**TAREFAS**
1) Segundo o texto de candidatura à lista A do CSMP, em que ano entrou para a magistratura quem o escreve?
2) Prossiga o texto de candidatura à lista A do CSMP a partir da última frase apresentada.

LISTA A

SUSANA FIGUEIREDO

PROCURADORES DA REPÚBLICA - 1.ª efetiva


Carla Susana Teixeira Figueiredo

  • Procuradora da República, colocada na Comarca de Lisboa, Departamento de Investigação e Ação Penal do Barreiro, em comissão de serviço no Departamento Central de Investigação e Ação Penal
SUSANA FIGUEIREDO
SUSANA FIGUEIREDO

Ao preparar este texto acerca da motivação que presidiu à decisão de integrar a lista "A" candidata às eleições para o CSMP, revisitei o "Em Nome do Povo", de Cunha Rodrigues, e de lá respiguei o relato da memória da íntima relação entre o restabelecimento da democracia e a refundação do Ministério Público, assim como a ideia de que, com o nascimento de uma nova magistratura, em 1978, nasceu igualmente uma "questão geracional", na qual assumiu um papel determinante o SMMP, e as «gerações de jovens, provindas das lutas estudantis, temperadas pela contestação ao antigo regime e, com a revolução do 25 de Abril, seduzidas pelo vanguardismo ideológico e deslumbradas pela oportunidade de mudar o mundo». Relembra o nosso ex-PGR, nesse mesmo local, um período de lutas intestinas e de «activismo sindical intenso, muitas vezes na fronteira da intervenção política, mais predisposto à ruptura que à evolução, algumas vezes incapaz de surpreender a diferença entre estatuto da função e defesa de interesses profissionais».

Tendo eu entrado para a magistratura em 1997, um ano antes do Estatuto de 1998, 19 anos depois da Lei Orgânica de 1978, não vivenciei tais tempos aguerridos, mas tive a felicidade de ser legatária de muitos testemunhos de quem os viveu, conviver com colegas junto a quem fui ouvindo e aprendendo dessa história do Ministério Público, feita de grandes lutas mas também de pequenas querelas, mas, acima de tudo, de partilhar experiências e memórias com colegas portadores de um comum orgulho pela magistratura que integravam e pela qual, no respectivo desempenho funcional, lutavam por dignificar, assumindo, sem servilismos funcionais e institucionais, a sua identidade própria. É, pois, em nome desta memória e legado comum que aceitei este desafio.

Desafio que julgo tão mais relevante quanto o crescente adensar de receios colectivos da iminência de uma funcionalização dos Magistrados pela deterioração do seu estatuto. Receio não do funcionalismo no seu nobre sentido de prestação de uma função pública primacialmente orientada para a tarefa de contribuir para a defesa de uma ideia de justiça, enquanto actividade ao serviço dos Direitos do Homem, mas sim de uma mecânica e acrítica inserção num sistema hierarquizado e responsabilizante univocamente orientado, numa pura lógica de eficácia, para a formal produção de resultados estatísticos.

**REGISTOS**

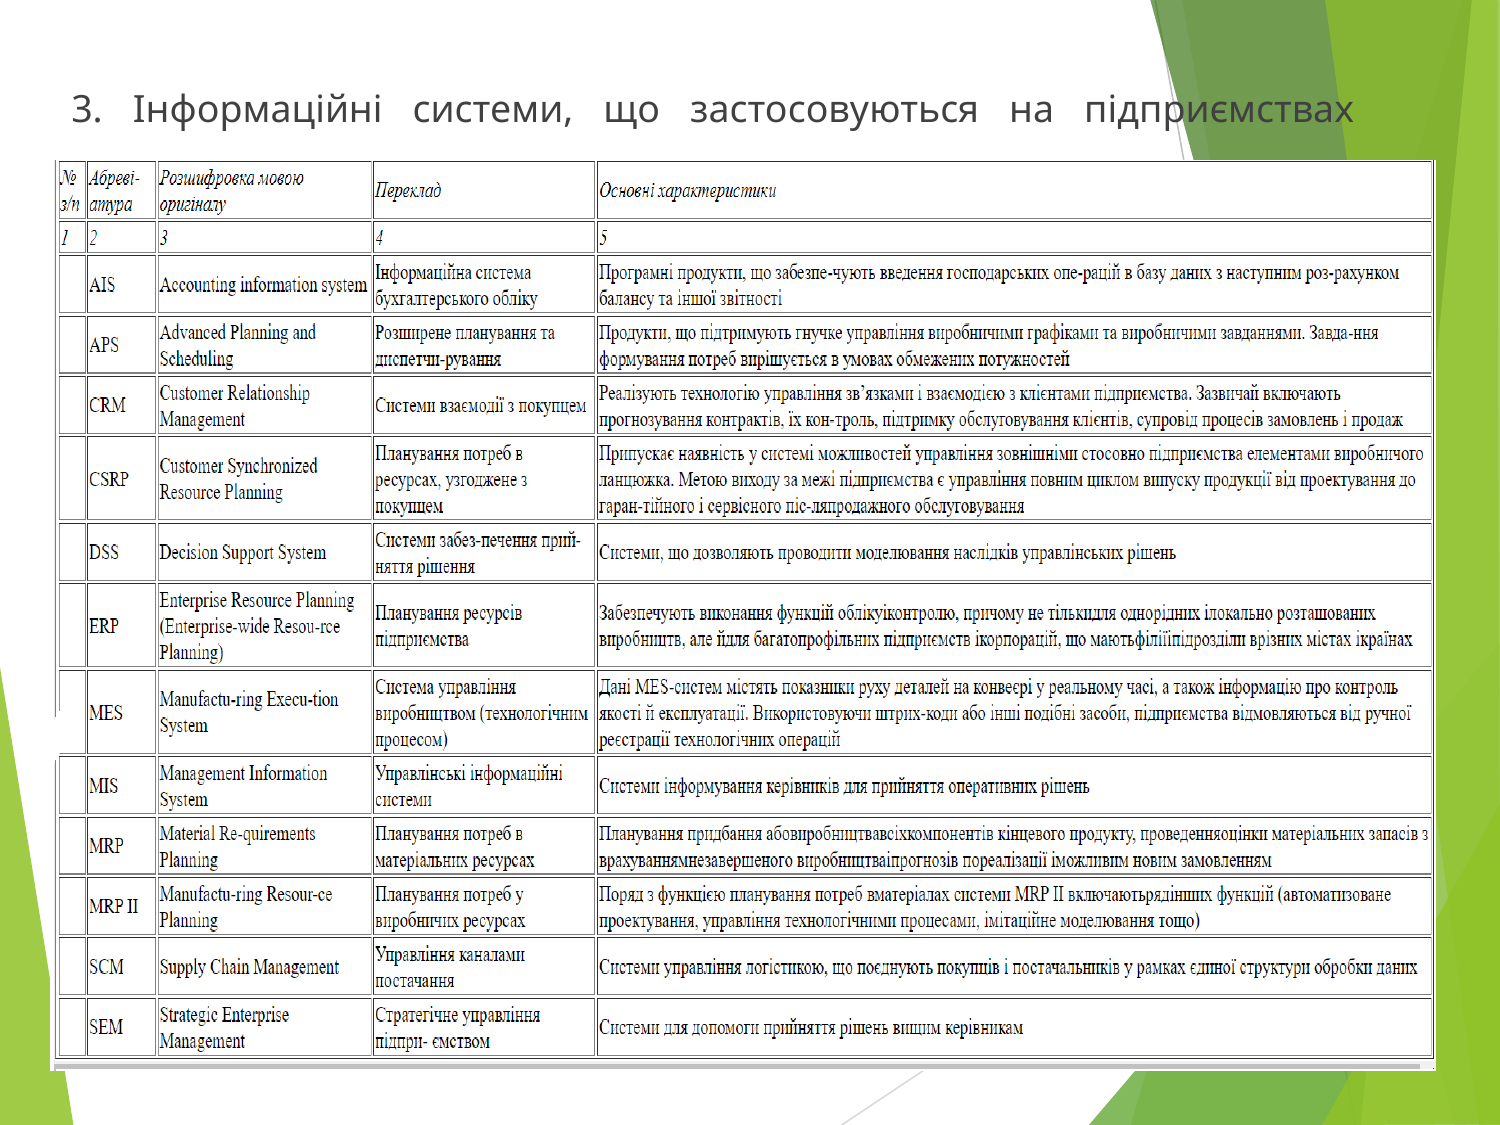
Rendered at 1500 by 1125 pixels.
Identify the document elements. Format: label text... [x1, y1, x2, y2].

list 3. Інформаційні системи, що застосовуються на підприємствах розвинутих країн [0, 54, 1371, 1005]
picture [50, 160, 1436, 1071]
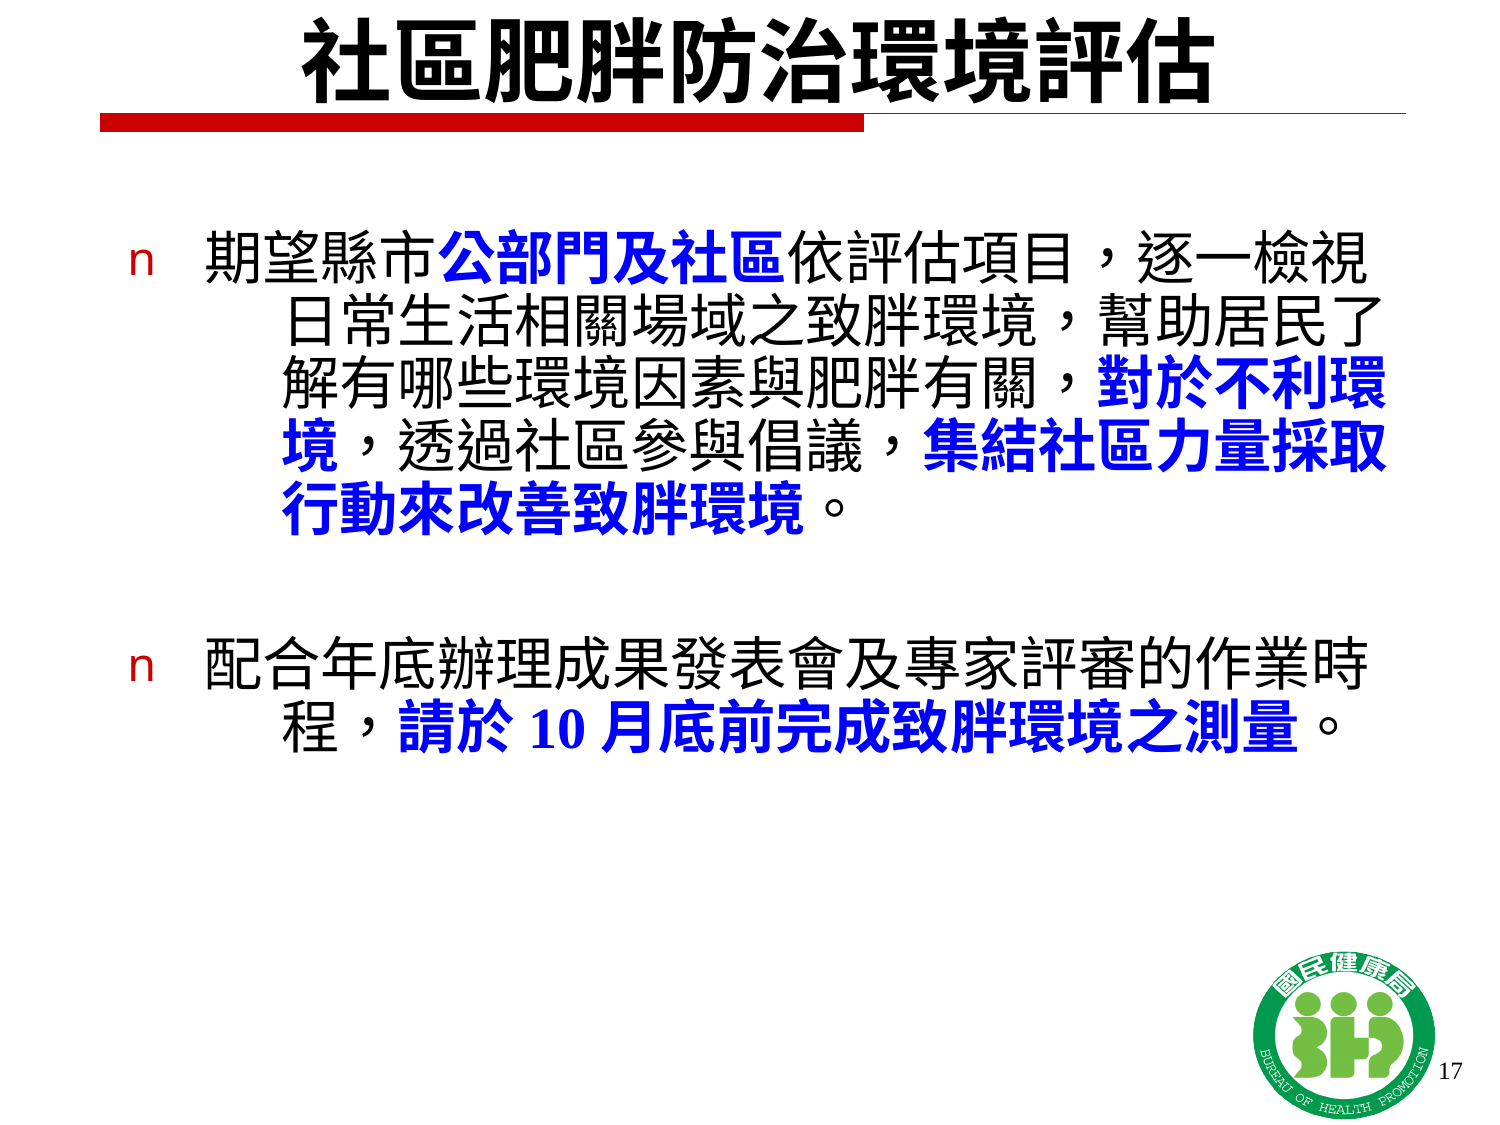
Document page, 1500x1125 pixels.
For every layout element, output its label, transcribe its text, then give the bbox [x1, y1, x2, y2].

**RESPOSTAS**
1) Em 1997.

2)
Desde a Lei Orgânica de 1978, a coerência introduzida na organização do Ministério Público - configurado constitucionalmente como órgão do poder judicial, dotado de autonomia institucional e dotado de governo próprio - com as sucessivas reformas, nomeadamente a de 1998, com a criação dos DIAP´s e DCIAP, a desconcentração dos poderes (PGR, PGD´s, e Procuradorias da República), a criação de departamentos de apoio especializados (NAT e GDDC), parecia seguir um caminho lógico de amadurecimento democrático. O apuramento organizativo do Ministério Público passou, historicamente, por uma desconcentração da hierarquia e uma crescente especialização dos magistrados.

Ao longo destes quase 40 anos decorridos após a aprovação da Lei Orgânica de 1978 que retirou natureza vestibular à magistratura do Ministério Público, autonomizando-a e conferindo-lhe uma forte identidade, trilhámos um caminho de consolidação normativa quanto à natureza, atribuições e estatuto do Ministério Público. Atingindo a magistratura do Ministério Público um ideal projectado de maturidade funcional, apresentando-se, em plena idade adulta, como uma magistratura "aberta a partilhar a responsabilidade mas insubmissa à prepotência e à burocracia", magistratura com estatuto de paralelismo com a Magistratura Judicial, dotada das suas prerrogativas próprias de autonomia (externa e interna), isenção e objectividade, estabilidade e responsabilidade.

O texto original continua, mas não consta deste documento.